Christakis wants to tar Cruz with anti-semitism but in order to do so, he ignores the reality that the societal stress of losing 20-30% of your population caused people to blame many groups, most of them having some link to travel.  And that that linkage was valid.  How people responded to their correct causal observation was tragic but the observation that the Black Death was carried across borders by merchants, sailors, travelers and others was true.  

Second, Christakis seems to be wanting to tar Cruz with homophobia by creating a parallel where "gays were blamed for HIV."

But that is not what happened as those of us old enough to have lived through the HIV crisis and young enough to remember can testify.  There was immense uncertainty verging on panic when the potential scale of the scourge became apparent.  People were dying left, right, and center for no clear reasons.  
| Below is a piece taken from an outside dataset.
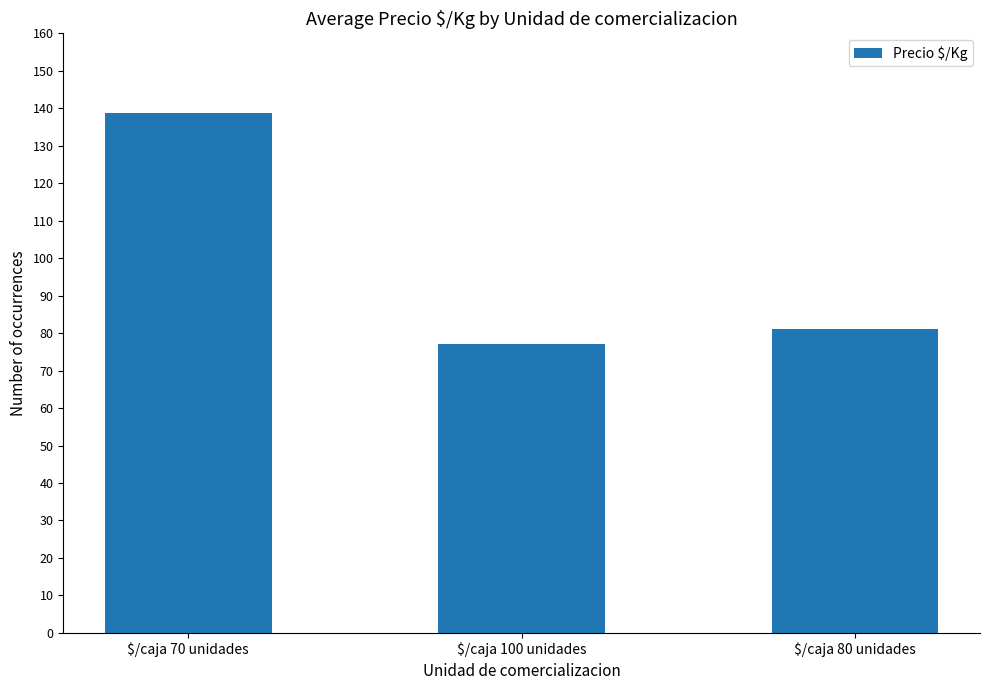

What is the difference between the maximum and minimum values?

61.5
The cascade of association went from gay to drug users to African-Americans.  I.e. these were the groups who were quickly identified as being especially susceptible for unknown reasons.  I don't recall that gays were ever widely "blamed" for HIV, they were merely associated with it.  People feared to be closely associated with gays for some period of time because the nature of transmission was simply not well understood.   I recall at our church, a very gay receptive congregation, there was, in the space of just a few weeks, a large conversion to taking the Eucharist by intinction of the wine rather than by sipping from the cup.  
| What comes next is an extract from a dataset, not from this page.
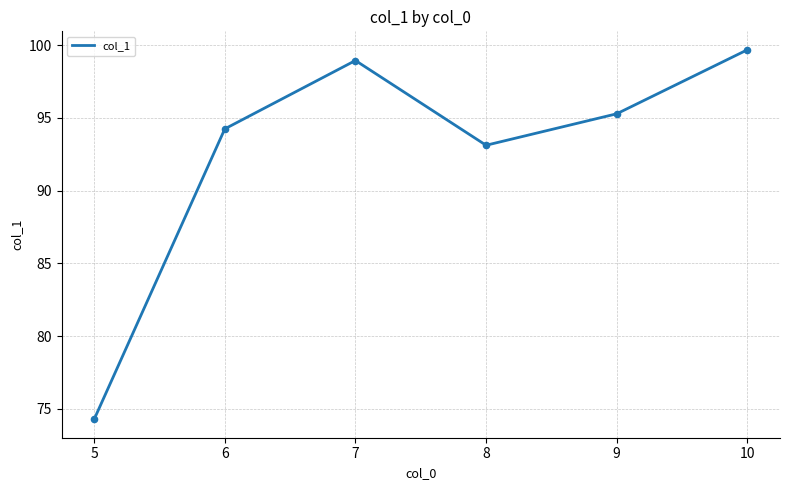

Which has a higher value, 6 or 9?

9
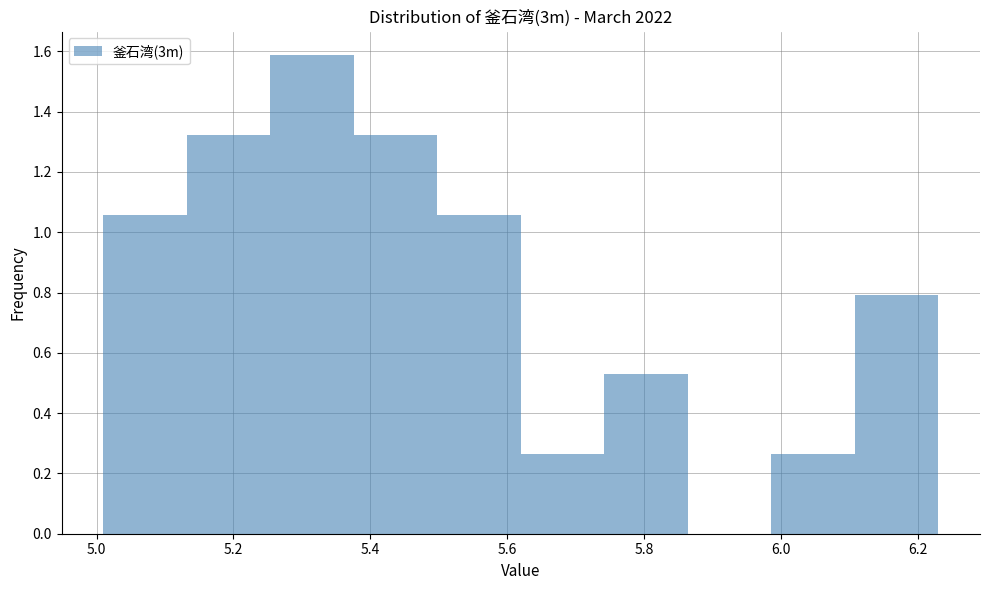

Which range on the x-axis has the tallest bar?

5.254 to 5.376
And then there is "The weak-minded desire to blame “outsiders” for epidemics."  This is the indirect means of accusing Cruz of being a xenophobe.  But again, we have already been down this path.  Despite the early denials of the Mandarin Class, Covid-19 was definitely of foreign origin and quite possibly man-made.  When Trump ordered very early suspension of foreign travel, he was widely mocked and accused of xenophobia.  It was only later acknowledged that the travel restrictions likely slowed the spread of Covid-19 in the US. 

Christakis's invocation of the Black Death and HIV and Covid-19 are both historically strained and seem to be used in order to tar Cruz as an anti-semite and as a homophobe and as a xenophobe.

Is Cruz making a good argument?  It is an empirical question.  There is a logical basis for the argument but it rests in the end on empirical evidence.  Either illegal aliens released into the community are driving an increase in Covid-19 infections or they are not.  The data should tell us.  

 Christakis betrays his public intellectual status by failing to acknowledge that Cruz is making a plausible empirical argument and by failing to refute that argument with evidence that it is wrong.  Christakis betrays his public intellectual status by stooping to historically inaccurate (or incomplete) analogs deployed in an ad hominem fashion. 

It is Christakis who "should be deeply ashamed."